ASSIGNMENT:
The full listing, minus its pictures, should be printed again exactly as it stands.
▼▼▼
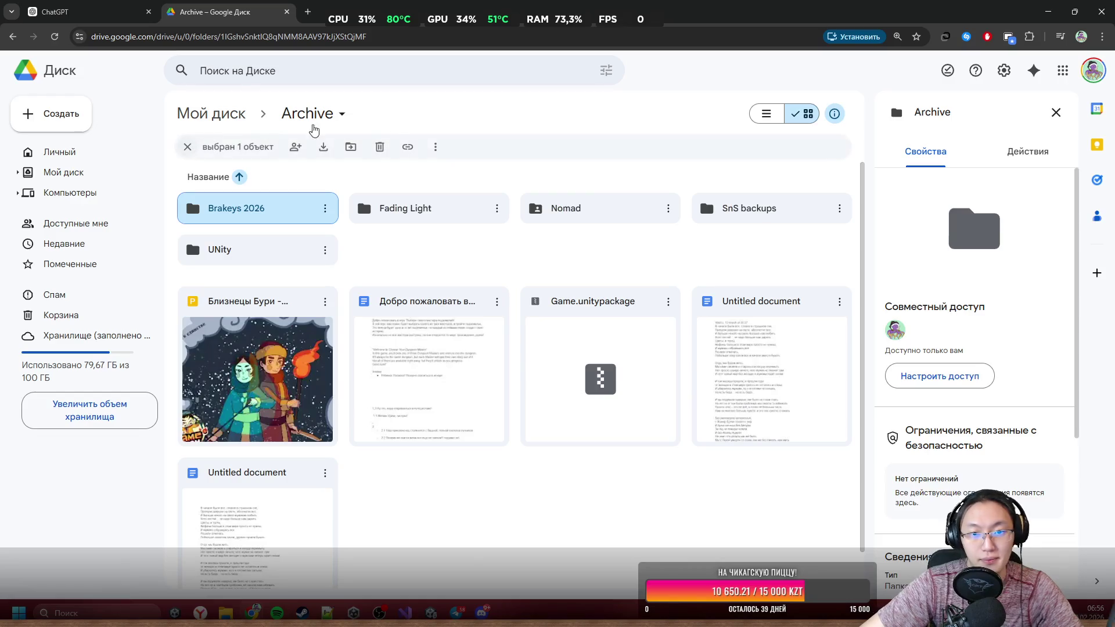
{"action": "double_click", "coordinate": [276, 214]}
{"action": "key", "text": "super+Down"}
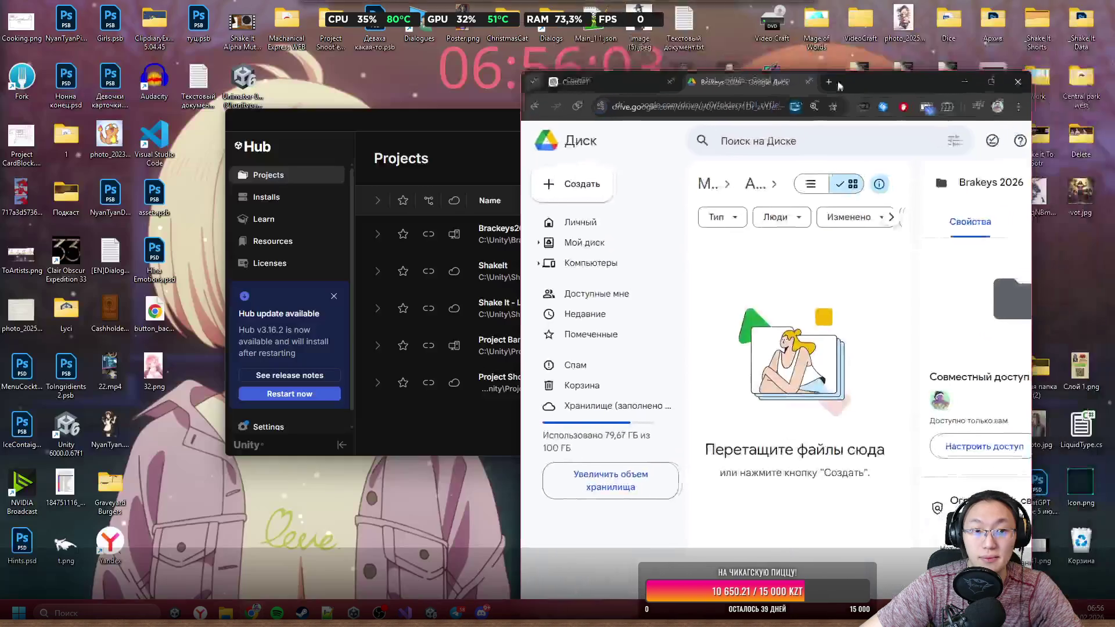
Step: Select the assets.psb file on the desktop
{"action": "left_click", "coordinate": [152, 197]}
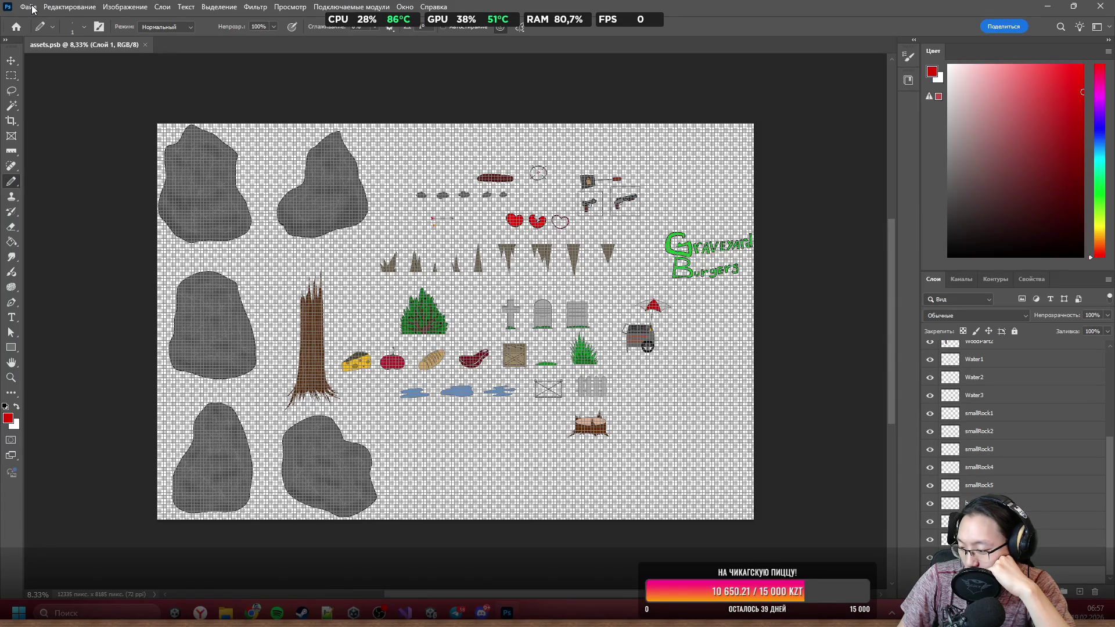
Step: Save a copy of the sheet to the desktop as assets.psd (Photoshop format) with Maximize Compatibility on
{"action": "left_click", "coordinate": [32, 9]}
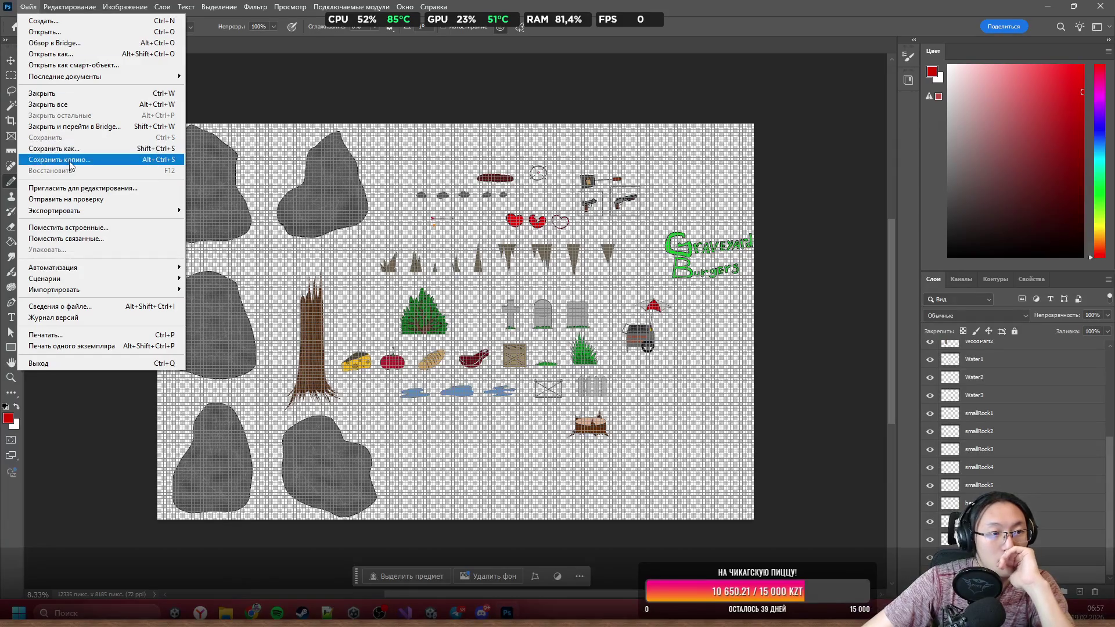
{"action": "left_click", "coordinate": [455, 268]}
{"action": "key", "text": "ctrl+shift+s"}
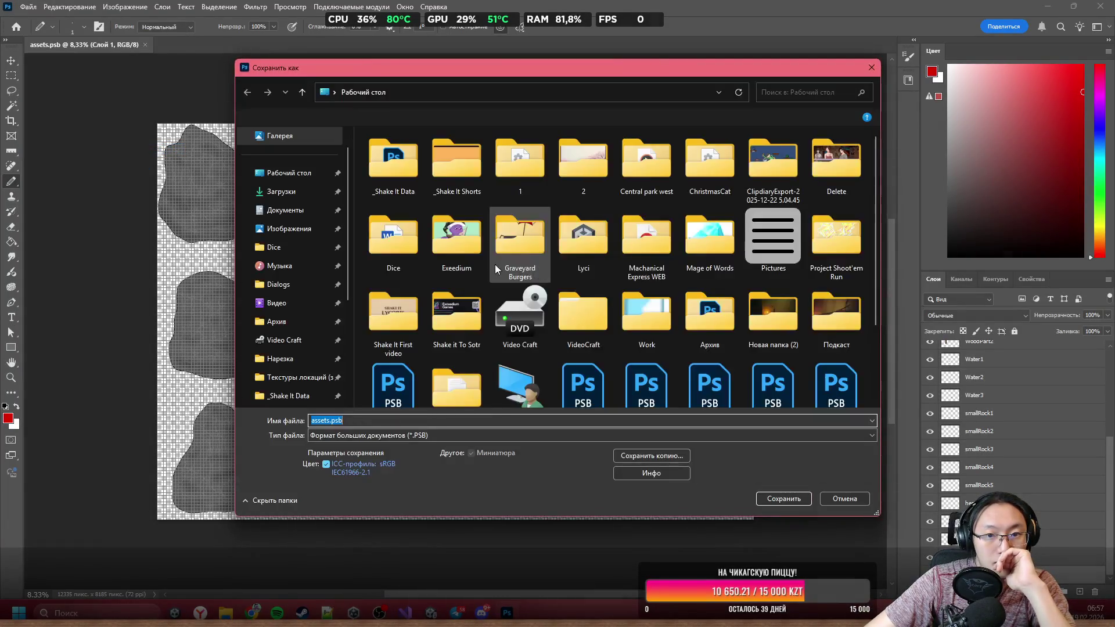
{"action": "left_click", "coordinate": [482, 434]}
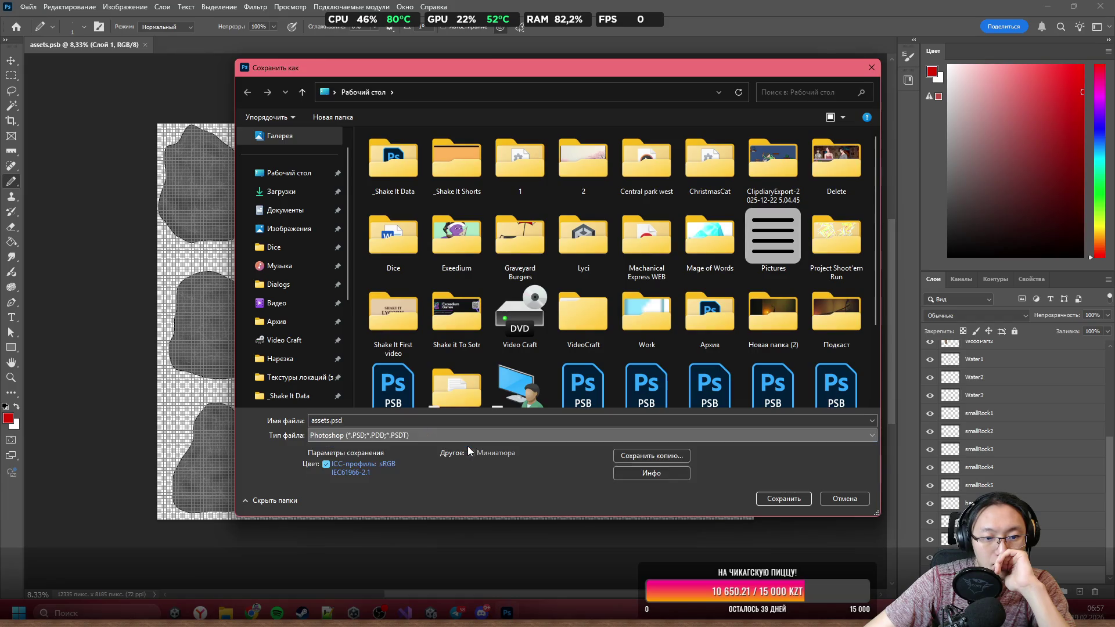
{"action": "left_click", "coordinate": [468, 445]}
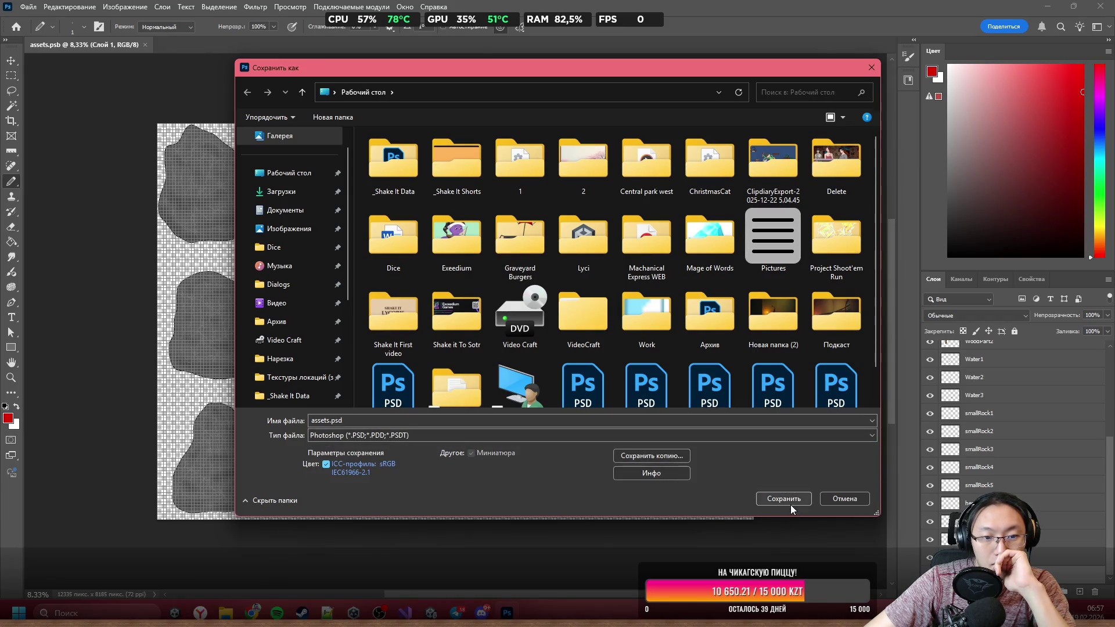
{"action": "left_click", "coordinate": [790, 504]}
▲▲▲
ANSWER SPACE:
{"action": "double_click", "coordinate": [276, 214]}
{"action": "key", "text": "super+Down"}
Step: Select the assets.psb file on the desktop
{"action": "left_click", "coordinate": [152, 197]}
Step: Save a copy of the sheet to the desktop as assets.psd (Photoshop format) with Maximize Compatibility on
{"action": "left_click", "coordinate": [32, 9]}
{"action": "left_click", "coordinate": [455, 268]}
{"action": "key", "text": "ctrl+shift+s"}
{"action": "left_click", "coordinate": [482, 434]}
{"action": "left_click", "coordinate": [468, 445]}
{"action": "left_click", "coordinate": [790, 504]}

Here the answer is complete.